# GOAL 1
From the essay on unfinished work, repeat the part that opens with the words containing "It’s like making" and closes with "living each day.", switching "alive" to "here".
# GOAL 2
In the essay on unfinished work, shorten the paragraph beginning "As much as all the advantages" while keeping its main points.

The joy of unfinished work: Don’t live too much in the future

I love getting things done.
Isn’t it great to just get things done, finished? Now today, Christmas Eve is a great day to feel that, because it is great to get things finished before Christmas, to be able to say OK, this is a natural pause in the year, Christmas to New Year’s, this end of year pause.
Let’s get things done before Christmas.
So I try to get as much finished as I can, so I can take this nice little break.
But most of the time, it’s just finishing things is something that I’m looking forward to.
It’s like you have a to-do list, and then you look forward to it being cleared.
And of course, somehow, it seems like no matter what, the to-do list always grows.
I do believe it’s possible to have the to-do list eventually shrink down, and I’m still working towards that dream, but it just seems like each day, no matter what, is going to bring new things to do.
I think a lot of this kind of achievement mindset, this kind of mindset of going for goals, it’s something that can easily go too far into future thinking.
As much as all the advantages that it brings to prepare for the future in that way, as great as that is, as useful as it is to put off immediate gratification to be able to build for the future, to have a vision for the future and work towards it, it’s also possible to go too far in that direction, to the point where you’re just living in the future.
It’s like making a deal with yourself to say “I’ll be happy when I’m done.” If that goes too far, eventually life becomes something for the future.
We can’t live life in the future.
We can be building towards the future, and that’s a wonderful thing.
But my idea for today that I’m thinking about is that no matter what, we have to live in the present.
Even if we are doing all the sacrificing activities, sacrificing our present desires to build something better for the future, even then, even if we’re building towards the future, we are still alive today.
Even when the focus of our thoughts is on some kind of future realization, something that will become better in the future, and now we’re suffering through difficult times in order to get something better in the future, still, we’re alive today.
We still are living each day.
And we can’t spend all our lives looking forward to the future, because then eventually- well, not only are you then missing all the days in the present as you look forward to each tomorrow, you eventually reach the day where you don’t have a tomorrow for yourself.
And so then the future will never be realized.
Then you’d look back and say, well, I had all those days.
But each of those todays, my head was full of tomorrow.
my head was full of OK, everything that I want today, I’m putting it off to tomorrow.

# ENTRIES PROVIDED
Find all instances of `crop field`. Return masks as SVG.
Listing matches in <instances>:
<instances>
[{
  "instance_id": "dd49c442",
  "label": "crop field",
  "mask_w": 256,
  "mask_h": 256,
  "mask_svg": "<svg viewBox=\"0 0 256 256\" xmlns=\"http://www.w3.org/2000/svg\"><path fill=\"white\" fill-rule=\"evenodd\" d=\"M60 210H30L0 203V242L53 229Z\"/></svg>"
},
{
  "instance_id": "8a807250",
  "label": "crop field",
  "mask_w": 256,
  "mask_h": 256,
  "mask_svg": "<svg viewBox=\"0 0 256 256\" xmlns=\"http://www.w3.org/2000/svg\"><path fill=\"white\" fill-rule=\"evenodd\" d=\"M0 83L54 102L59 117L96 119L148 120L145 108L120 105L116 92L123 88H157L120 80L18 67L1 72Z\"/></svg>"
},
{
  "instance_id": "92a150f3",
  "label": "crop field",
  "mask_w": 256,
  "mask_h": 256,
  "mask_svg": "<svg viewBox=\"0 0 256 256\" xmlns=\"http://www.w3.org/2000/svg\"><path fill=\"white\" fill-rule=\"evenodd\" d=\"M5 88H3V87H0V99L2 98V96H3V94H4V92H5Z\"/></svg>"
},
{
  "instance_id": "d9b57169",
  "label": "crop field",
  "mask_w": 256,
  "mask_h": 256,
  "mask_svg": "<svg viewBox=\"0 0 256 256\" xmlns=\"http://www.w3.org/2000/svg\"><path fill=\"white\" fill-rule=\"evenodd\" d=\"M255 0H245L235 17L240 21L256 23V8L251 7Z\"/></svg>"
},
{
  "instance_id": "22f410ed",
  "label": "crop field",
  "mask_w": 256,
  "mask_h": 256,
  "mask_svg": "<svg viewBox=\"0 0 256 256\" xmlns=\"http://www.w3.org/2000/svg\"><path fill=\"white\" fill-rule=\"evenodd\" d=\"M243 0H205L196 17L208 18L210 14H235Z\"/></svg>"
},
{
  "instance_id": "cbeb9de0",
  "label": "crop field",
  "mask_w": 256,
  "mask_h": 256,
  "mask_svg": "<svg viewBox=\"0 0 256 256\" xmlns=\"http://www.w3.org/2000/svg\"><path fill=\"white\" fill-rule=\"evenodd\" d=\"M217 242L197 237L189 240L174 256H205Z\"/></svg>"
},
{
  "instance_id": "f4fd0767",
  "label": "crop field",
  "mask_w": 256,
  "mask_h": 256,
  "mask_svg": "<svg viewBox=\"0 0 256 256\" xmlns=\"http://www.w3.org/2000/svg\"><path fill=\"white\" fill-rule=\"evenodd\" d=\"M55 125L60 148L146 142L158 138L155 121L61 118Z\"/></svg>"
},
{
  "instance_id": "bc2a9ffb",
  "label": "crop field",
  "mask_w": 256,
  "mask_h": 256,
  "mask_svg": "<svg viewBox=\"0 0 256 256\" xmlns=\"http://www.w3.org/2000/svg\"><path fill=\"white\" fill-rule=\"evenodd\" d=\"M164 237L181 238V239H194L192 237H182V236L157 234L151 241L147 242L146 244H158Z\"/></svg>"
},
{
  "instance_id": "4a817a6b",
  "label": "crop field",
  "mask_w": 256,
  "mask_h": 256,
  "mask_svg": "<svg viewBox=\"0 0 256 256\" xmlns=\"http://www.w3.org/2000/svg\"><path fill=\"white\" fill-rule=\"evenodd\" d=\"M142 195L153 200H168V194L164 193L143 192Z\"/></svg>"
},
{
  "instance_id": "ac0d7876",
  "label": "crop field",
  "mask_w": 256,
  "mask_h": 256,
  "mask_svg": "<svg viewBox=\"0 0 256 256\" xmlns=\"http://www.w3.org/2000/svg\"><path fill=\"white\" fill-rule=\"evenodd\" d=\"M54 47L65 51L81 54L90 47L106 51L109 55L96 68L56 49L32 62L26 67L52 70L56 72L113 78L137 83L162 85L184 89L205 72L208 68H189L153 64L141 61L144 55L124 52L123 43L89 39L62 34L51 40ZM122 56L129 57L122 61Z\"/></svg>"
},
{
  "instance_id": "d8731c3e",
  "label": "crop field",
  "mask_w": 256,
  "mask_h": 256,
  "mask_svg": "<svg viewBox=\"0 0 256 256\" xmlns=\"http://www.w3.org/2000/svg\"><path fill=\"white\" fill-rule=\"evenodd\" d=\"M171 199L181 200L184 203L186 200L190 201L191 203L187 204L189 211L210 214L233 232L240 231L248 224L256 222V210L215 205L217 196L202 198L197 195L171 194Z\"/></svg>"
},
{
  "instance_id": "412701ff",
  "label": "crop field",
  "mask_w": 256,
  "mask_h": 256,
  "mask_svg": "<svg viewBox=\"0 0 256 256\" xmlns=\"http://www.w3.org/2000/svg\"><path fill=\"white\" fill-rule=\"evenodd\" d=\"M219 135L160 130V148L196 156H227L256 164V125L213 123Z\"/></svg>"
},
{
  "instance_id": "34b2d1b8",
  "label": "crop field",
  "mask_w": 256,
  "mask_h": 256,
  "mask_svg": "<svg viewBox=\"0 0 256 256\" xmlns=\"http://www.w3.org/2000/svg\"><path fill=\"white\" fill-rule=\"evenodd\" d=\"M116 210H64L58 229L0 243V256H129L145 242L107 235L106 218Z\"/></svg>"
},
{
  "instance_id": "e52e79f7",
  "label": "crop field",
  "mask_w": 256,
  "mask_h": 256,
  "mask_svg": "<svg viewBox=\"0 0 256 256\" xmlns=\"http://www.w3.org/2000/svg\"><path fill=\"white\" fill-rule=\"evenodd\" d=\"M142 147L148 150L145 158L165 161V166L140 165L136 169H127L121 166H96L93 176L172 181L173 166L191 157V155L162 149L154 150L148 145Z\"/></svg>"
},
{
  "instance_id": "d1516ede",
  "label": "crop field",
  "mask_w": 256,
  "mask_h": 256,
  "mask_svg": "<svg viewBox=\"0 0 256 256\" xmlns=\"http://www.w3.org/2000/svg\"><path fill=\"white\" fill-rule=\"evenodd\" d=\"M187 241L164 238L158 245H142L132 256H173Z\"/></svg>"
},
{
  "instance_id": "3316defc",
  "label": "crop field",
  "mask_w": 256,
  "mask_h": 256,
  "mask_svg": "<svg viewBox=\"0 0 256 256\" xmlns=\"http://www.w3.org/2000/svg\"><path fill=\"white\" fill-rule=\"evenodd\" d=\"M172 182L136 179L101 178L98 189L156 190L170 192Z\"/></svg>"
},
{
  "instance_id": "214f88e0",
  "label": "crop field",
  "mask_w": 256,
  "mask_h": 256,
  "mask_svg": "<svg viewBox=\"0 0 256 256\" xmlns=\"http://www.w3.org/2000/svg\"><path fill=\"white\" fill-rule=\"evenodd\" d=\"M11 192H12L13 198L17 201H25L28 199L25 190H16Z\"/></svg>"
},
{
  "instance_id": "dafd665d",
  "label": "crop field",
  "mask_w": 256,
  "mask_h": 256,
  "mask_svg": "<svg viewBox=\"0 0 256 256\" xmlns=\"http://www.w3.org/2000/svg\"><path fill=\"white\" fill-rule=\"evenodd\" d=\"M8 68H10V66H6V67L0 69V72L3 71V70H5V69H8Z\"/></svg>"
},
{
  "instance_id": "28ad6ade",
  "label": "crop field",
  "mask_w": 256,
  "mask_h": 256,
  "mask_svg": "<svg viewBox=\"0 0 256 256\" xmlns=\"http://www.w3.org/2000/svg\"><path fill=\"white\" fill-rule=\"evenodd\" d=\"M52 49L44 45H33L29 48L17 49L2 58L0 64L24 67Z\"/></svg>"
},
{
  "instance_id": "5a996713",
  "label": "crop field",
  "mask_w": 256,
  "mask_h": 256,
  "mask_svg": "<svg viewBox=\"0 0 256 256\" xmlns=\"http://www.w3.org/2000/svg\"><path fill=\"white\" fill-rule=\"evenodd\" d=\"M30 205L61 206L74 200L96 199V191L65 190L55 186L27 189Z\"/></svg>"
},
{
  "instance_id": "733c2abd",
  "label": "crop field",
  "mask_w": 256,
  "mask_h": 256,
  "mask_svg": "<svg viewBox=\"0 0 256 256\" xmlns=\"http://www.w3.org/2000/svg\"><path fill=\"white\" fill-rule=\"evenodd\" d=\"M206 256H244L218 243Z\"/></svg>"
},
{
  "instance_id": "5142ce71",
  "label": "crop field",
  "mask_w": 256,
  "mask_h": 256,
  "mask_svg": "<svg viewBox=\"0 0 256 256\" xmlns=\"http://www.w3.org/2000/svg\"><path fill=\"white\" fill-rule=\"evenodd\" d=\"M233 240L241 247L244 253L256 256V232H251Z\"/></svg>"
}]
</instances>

---

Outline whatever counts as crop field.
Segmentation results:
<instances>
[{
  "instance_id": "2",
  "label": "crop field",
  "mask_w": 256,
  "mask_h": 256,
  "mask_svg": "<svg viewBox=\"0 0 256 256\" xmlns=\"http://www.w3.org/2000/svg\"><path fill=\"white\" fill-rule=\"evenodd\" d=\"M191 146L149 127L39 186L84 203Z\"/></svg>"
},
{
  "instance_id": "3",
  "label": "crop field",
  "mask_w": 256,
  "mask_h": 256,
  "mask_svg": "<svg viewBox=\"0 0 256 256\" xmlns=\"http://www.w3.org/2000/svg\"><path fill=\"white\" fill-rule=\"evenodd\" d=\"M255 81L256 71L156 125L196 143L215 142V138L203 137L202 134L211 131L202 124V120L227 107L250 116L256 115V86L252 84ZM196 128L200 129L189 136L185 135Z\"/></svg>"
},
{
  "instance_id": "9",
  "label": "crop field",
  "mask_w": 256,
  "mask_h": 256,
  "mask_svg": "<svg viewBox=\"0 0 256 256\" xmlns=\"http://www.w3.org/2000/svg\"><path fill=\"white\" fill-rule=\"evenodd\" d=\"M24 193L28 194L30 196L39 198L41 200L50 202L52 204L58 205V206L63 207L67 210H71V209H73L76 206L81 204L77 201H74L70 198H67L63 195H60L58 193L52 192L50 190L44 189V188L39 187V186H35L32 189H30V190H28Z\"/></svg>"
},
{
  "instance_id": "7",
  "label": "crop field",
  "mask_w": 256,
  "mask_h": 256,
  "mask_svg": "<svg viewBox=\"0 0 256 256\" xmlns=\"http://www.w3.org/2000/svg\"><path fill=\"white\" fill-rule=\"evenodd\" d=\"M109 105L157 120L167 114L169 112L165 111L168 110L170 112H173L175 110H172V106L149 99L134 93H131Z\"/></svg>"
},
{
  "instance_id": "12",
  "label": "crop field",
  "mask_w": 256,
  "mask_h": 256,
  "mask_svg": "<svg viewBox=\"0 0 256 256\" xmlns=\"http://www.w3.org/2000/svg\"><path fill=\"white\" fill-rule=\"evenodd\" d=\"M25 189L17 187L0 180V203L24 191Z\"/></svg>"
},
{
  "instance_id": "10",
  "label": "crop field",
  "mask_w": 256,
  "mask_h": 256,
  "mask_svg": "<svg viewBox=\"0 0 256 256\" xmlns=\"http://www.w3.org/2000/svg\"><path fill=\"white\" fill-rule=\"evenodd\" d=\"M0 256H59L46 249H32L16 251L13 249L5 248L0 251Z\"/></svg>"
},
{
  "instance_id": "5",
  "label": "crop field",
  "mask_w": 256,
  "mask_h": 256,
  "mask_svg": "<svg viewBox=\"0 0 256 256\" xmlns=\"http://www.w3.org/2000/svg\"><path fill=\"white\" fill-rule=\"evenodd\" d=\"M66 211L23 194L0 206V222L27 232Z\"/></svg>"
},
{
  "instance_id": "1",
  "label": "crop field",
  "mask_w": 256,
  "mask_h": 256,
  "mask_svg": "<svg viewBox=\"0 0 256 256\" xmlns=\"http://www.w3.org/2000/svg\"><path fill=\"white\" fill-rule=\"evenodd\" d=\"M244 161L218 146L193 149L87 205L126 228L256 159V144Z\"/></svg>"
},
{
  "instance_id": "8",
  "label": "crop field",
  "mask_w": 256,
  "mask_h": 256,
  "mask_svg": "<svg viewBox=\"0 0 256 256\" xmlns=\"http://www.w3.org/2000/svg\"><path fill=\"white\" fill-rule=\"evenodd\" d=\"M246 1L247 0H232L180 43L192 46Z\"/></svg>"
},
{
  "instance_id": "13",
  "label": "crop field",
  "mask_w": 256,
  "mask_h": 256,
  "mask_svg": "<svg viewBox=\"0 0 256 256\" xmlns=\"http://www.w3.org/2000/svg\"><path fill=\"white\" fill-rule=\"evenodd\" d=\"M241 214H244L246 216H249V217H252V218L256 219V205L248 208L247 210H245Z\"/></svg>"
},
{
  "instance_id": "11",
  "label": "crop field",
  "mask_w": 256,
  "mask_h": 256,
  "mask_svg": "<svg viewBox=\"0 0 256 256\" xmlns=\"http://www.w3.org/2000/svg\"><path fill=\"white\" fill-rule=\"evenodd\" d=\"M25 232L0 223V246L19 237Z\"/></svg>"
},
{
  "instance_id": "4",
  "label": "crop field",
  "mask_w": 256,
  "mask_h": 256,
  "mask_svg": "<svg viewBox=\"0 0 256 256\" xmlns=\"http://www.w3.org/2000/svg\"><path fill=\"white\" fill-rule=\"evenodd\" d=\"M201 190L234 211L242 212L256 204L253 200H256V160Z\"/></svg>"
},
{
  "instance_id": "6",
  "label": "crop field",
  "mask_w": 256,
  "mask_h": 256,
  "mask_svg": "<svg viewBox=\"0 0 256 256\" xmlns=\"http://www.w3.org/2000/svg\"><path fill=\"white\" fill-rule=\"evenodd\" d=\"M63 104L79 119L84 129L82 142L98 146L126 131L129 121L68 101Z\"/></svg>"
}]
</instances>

# TASK ANSWER 1
It’s like making a deal with yourself to say “I’ll be happy when I’m done.” If that goes too far, eventually life becomes something for the future.
We can’t live life in the future.
We can be building towards the future, and that’s a wonderful thing.
But my idea for today that I’m thinking about is that no matter what, we have to live in the present.
Even if we are doing all the sacrificing activities, sacrificing our present desires to build something better for the future, even then, even if we’re building towards the future, we are still here today.
Even when the focus of our thoughts is on some kind of future realization, something that will become better in the future, and now we’re suffering through difficult times in order to get something better in the future, still, we’re here today.
We still are living each day.

# TASK ANSWER 2
Planning for the future, delaying gratification and working toward a vision are useful, but taken too far they leave you living in the future.